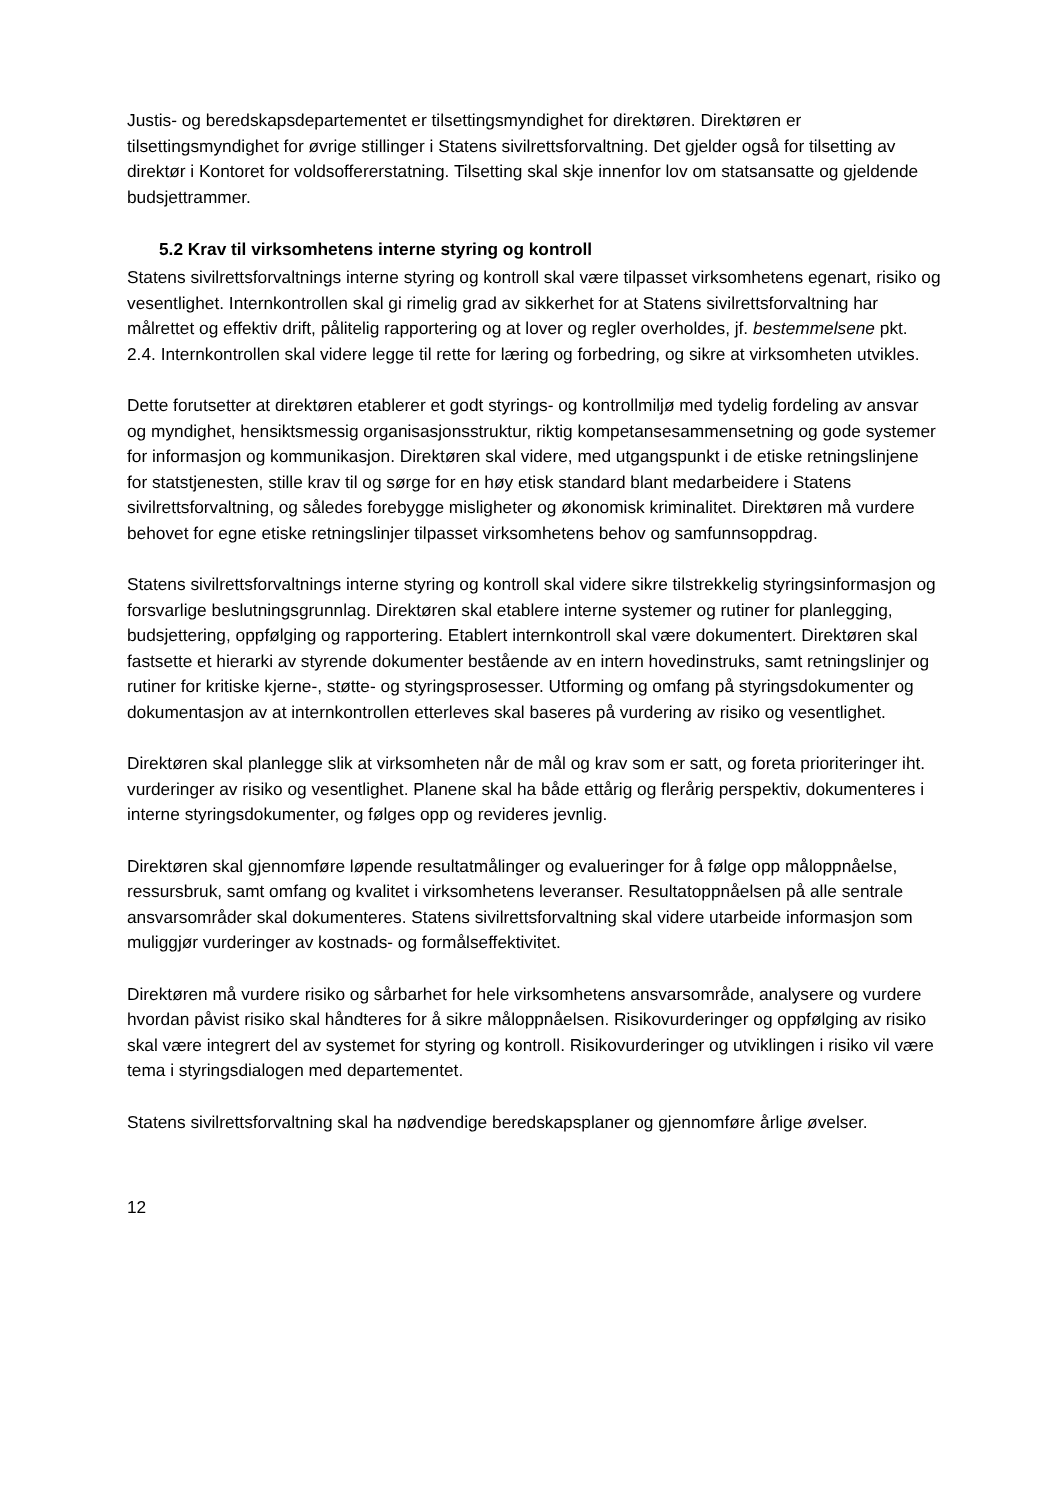Justis- og beredskapsdepartementet er tilsettingsmyndighet for direktøren. Direktøren er tilsettingsmyndighet for øvrige stillinger i Statens sivilrettsforvaltning. Det gjelder også for tilsetting av direktør i Kontoret for voldsoffererstatning. Tilsetting skal skje innenfor lov om statsansatte og gjeldende budsjettrammer.
5.2 Krav til virksomhetens interne styring og kontroll
Statens sivilrettsforvaltnings interne styring og kontroll skal være tilpasset virksomhetens egenart, risiko og vesentlighet. Internkontrollen skal gi rimelig grad av sikkerhet for at Statens sivilrettsforvaltning har målrettet og effektiv drift, pålitelig rapportering og at lover og regler overholdes, jf. bestemmelsene pkt. 2.4. Internkontrollen skal videre legge til rette for læring og forbedring, og sikre at virksomheten utvikles.
Dette forutsetter at direktøren etablerer et godt styrings- og kontrollmiljø med tydelig fordeling av ansvar og myndighet, hensiktsmessig organisasjonsstruktur, riktig kompetansesammensetning og gode systemer for informasjon og kommunikasjon. Direktøren skal videre, med utgangspunkt i de etiske retningslinjene for statstjenesten, stille krav til og sørge for en høy etisk standard blant medarbeidere i Statens sivilrettsforvaltning, og således forebygge misligheter og økonomisk kriminalitet. Direktøren må vurdere behovet for egne etiske retningslinjer tilpasset virksomhetens behov og samfunnsoppdrag.
Statens sivilrettsforvaltnings interne styring og kontroll skal videre sikre tilstrekkelig styringsinformasjon og forsvarlige beslutningsgrunnlag. Direktøren skal etablere interne systemer og rutiner for planlegging, budsjettering, oppfølging og rapportering. Etablert internkontroll skal være dokumentert. Direktøren skal fastsette et hierarki av styrende dokumenter bestående av en intern hovedinstruks, samt retningslinjer og rutiner for kritiske kjerne-, støtte- og styringsprosesser. Utforming og omfang på styringsdokumenter og dokumentasjon av at internkontrollen etterleves skal baseres på vurdering av risiko og vesentlighet.
Direktøren skal planlegge slik at virksomheten når de mål og krav som er satt, og foreta prioriteringer iht. vurderinger av risiko og vesentlighet. Planene skal ha både ettårig og flerårig perspektiv, dokumenteres i interne styringsdokumenter, og følges opp og revideres jevnlig.
Direktøren skal gjennomføre løpende resultatmålinger og evalueringer for å følge opp måloppnåelse, ressursbruk, samt omfang og kvalitet i virksomhetens leveranser. Resultatoppnåelsen på alle sentrale ansvarsområder skal dokumenteres. Statens sivilrettsforvaltning skal videre utarbeide informasjon som muliggjør vurderinger av kostnads- og formålseffektivitet.
Direktøren må vurdere risiko og sårbarhet for hele virksomhetens ansvarsområde, analysere og vurdere hvordan påvist risiko skal håndteres for å sikre måloppnåelsen. Risikovurderinger og oppfølging av risiko skal være integrert del av systemet for styring og kontroll. Risikovurderinger og utviklingen i risiko vil være tema i styringsdialogen med departementet.
Statens sivilrettsforvaltning skal ha nødvendige beredskapsplaner og gjennomføre årlige øvelser.
12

══════════════════════════════

*Try it*:
Output the material above exactly, but only from the line that carries "at virksomheten utvikles." through the line that carries "Dette forutsetter at".

*Response box*:
Statens sivilrettsforvaltnings interne styring og kontroll skal være tilpasset virksomhetens egenart, risiko og vesentlighet. Internkontrollen skal gi rimelig grad av sikkerhet for at Statens sivilrettsforvaltning har målrettet og effektiv drift, pålitelig rapportering og at lover og regler overholdes, jf. bestemmelsene pkt. 2.4. Internkontrollen skal videre legge til rette for læring og forbedring, og sikre at virksomheten utvikles.
Dette forutsetter at direktøren etablerer et godt styrings- og kontrollmiljø med tydelig fordeling av ansvar og myndighet, hensiktsmessig organisasjonsstruktur, riktig kompetansesammensetning og gode systemer for informasjon og kommunikasjon. Direktøren skal videre, med utgangspunkt i de etiske retningslinjene for statstjenesten, stille krav til og sørge for en høy etisk standard blant medarbeidere i Statens sivilrettsforvaltning, og således forebygge misligheter og økonomisk kriminalitet. Direktøren må vurdere behovet for egne etiske retningslinjer tilpasset virksomhetens behov og samfunnsoppdrag.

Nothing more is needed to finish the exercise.